The informality, efficiency and anonymity of hawala (and other versions of alternative remittance schemes) makes it susceptible to misuse and being largely unregulated, does not produce the paper trail needed to detect suspect transfers of cash. The amount of money that is transferred through hawala is not known, although some estimates suggest it is in the billions or tens of billions of US dollars (US Department of the Treasury 2002). The AIC examined the nature and use of community-based alternative remittance in Australia, in a broader study on characteristics of alternative remittance businesses in Australia, the risks they posed and some of the current responses to those risks (see Rees 2010a, 2010b and final section of this report).

An additional risk factor to Islamic charitable giving is the typical anonymity of the donor and the sanctioned recipient of such giving. The Qur’an considers those who bestow zakat and sadaqah contributions anonymously to be especially pious. In that context, tracing the volume and source of such donations is bound to be problematic. The Qur’an also stipulates that ‘charity shall go to the poor who are suffering in the cause of God…’ (2: 273). Thus, the recipients of charity are broadly drawn and subject to a degree of interpretation which has impacted perhaps negatively upon the manner in which charitable donations have been directed and which may have exacerbated the perception that Islamic charities provide succour to terrorist organisations (Ndiaye 2007).

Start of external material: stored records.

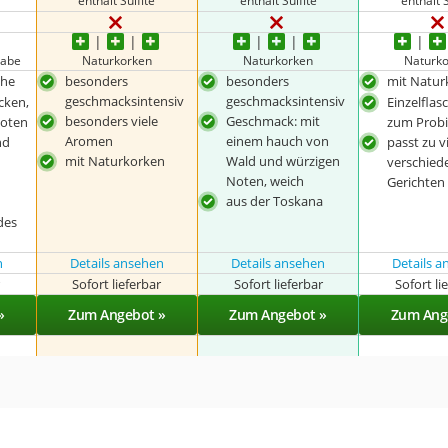
gabe
Naturkorken
Naturkorken
Naturk
che
besonders
besonders
mit Natur
geschmacksintensiv
geschmacksintensiv
cken,
Einzelflas
besonders viele
Geschmack: mit
 Noten
zum Prob
Aromen
einem hauch von
nd
passt zu v
mit Naturkorken
Wald und würzigen
verschied
Noten, weich
Gerichten
aus der Toskana
des
n
Details ansehen
Details ansehen
Details 
r
Sofort lieferbar
Sofort lieferbar
Sofort li
»
Zum Angebot »
Zum Angebot »
Zum Ang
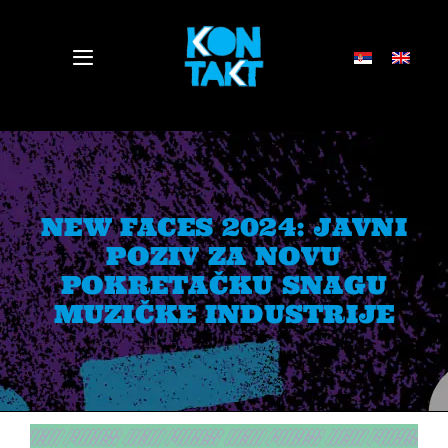
Skip
to
Toggle
content
Navigation
VESTI
DELEGATI
NEW FACES 2024: JAVNI
POZIV ZA NOVU
PROGRAM
POKRETAČKU SNAGU
MUZIČKE INDUSTRIJE
PRESS
O NAMA
ELEKTROPIONIR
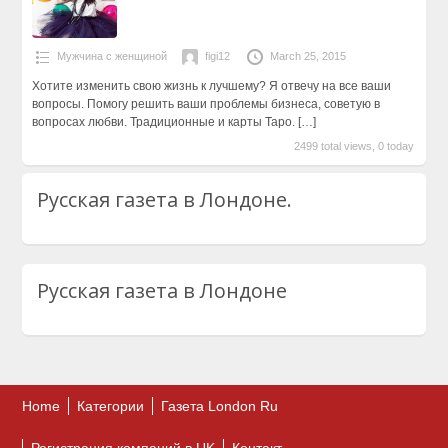
Мужчина с женщиной
figi12
March 25, 2015
Хотите изменить свою жизнь к лучшему? Я отвечу на все ваши
вопросы. Пoмогу решить ваши проблемы бизнеса, советую в
вопросах любви. Традиционные и карты Таро.
[…]
2499 total views, 0 today
Русская газета в Лондоне.
Русская газета в Лондоне
Home
Категории
Газета London Ru
Регистрация компаний в UK
Контакт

Finally, the religious driver behind zakat and sadaqah has meant there has been little or no official government oversight of the process. Given the transparency requirement placed upon charitable giving per se, religious donations are inevitably going to come into conflict with this increasingly prevalent norm of accountability (Looney 2006). It is argued that zakat is often provided in cash to prominent community leaders who disperse it to persons and charities they deem worthy of receiving it.

The picture is rendered more complicated by the fact that in a number of countries that lack an established and functioning income tax system (such as Saudi Arabia and the United Arab Emirates) zakat donations might comprise the principal funding source for a range of religious, social and humanitarian organisations (Looney 2006). The apparent reluctance on the part of a number of jurisdictions to subject charitable organisations to rigorous scrutiny has led, it is suggested, to a proportionate increase in the attractiveness of such organisations to terrorist groups.

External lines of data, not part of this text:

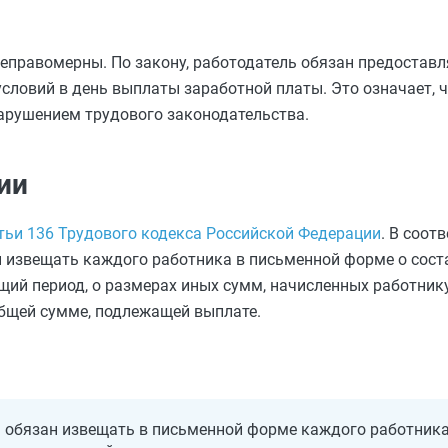
неправомерны. По закону, работодатель обязан предоставл
словий в день выплаты заработной платы. Это означает, ч
нарушением трудового законодательства.
ии
тьи 136 Трудового кодекса Российской Федерации
. В соот
н извещать каждого работника в письменной форме о сост
ий период, о размерах иных сумм, начисленных работнику
общей сумме, подлежащей выплате.
 обязан извещать в письменной форме каждого работника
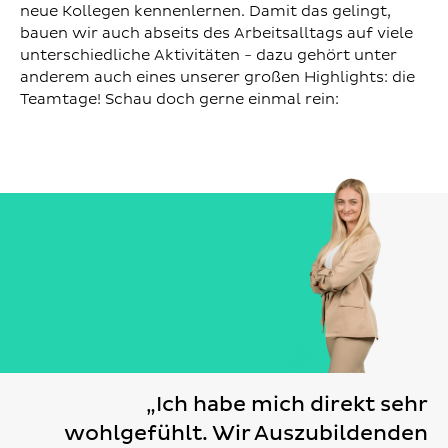
neue Kollegen kennenlernen. Damit das gelingt,
bauen wir auch abseits des Arbeitsalltags auf viele
unterschiedliche Aktivitäten - dazu gehört unter
anderem auch eines unserer großen Highlights: die
Teamtage! Schau doch gerne einmal rein:
„Ich habe mich direkt sehr
wohlgefühlt. Wir Auszubildenden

The vulnerability of the non-profit sector is a product of factors related to organisational structure, method of operation, fund distribution networks and financial management practices. However, its ultimate vulnerability lies with its social role and the inherent trust it holds with the larger community. Embedding operations into the activities of an organisation that commands responsibility and trustworthiness is the ideal cover for criminal activities.

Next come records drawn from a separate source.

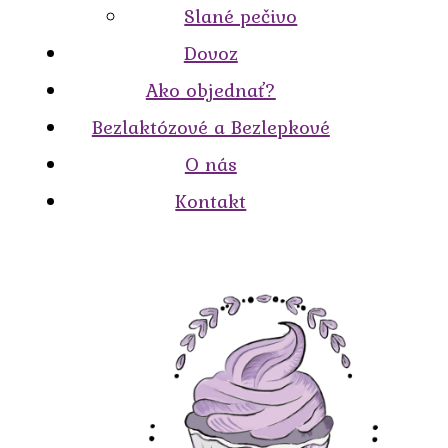
Slané pečivo
Dovoz
Ako objednať?
Bezlaktózové a Bezlepkové
O nás
Kontakt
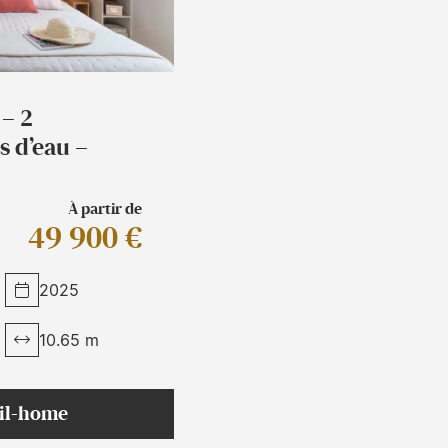
– 2
s d’eau –
À partir de
49 900 €
2025
10.65 m
bil-home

Among the sector, it is the charities that have been judged at greatest risk. Charities not only provide a means of generating funds but also of concealing its diversion. Donors that are both witting and unwitting, supply a steady stream of funds that may be bequeathed anonymously due to cultural or faith-based reasons. Verification inquiries around the destination and use of donations are moderated by community confidence in the charities intentions. Funds collected on the pretext of charitable use can then be re-routed to the intended recipients, or divided between charitable and terrorist support. The latter course can act to reinforce terrorist operations, by cultivating sympathies and developing recruitment grounds for the next cohort of militants.

Charities or similar organisations present similar opportunities for money laundering. Illegally obtained money can be concealed as donations and cleansed by the legitimacy and credibility of the organisation it is being passed through. If the charity is operating in an environment devoid of regulatory control, or manages its activities so that they fall outside scrutiny, both realistic scenarios, the deception is made all the more easier.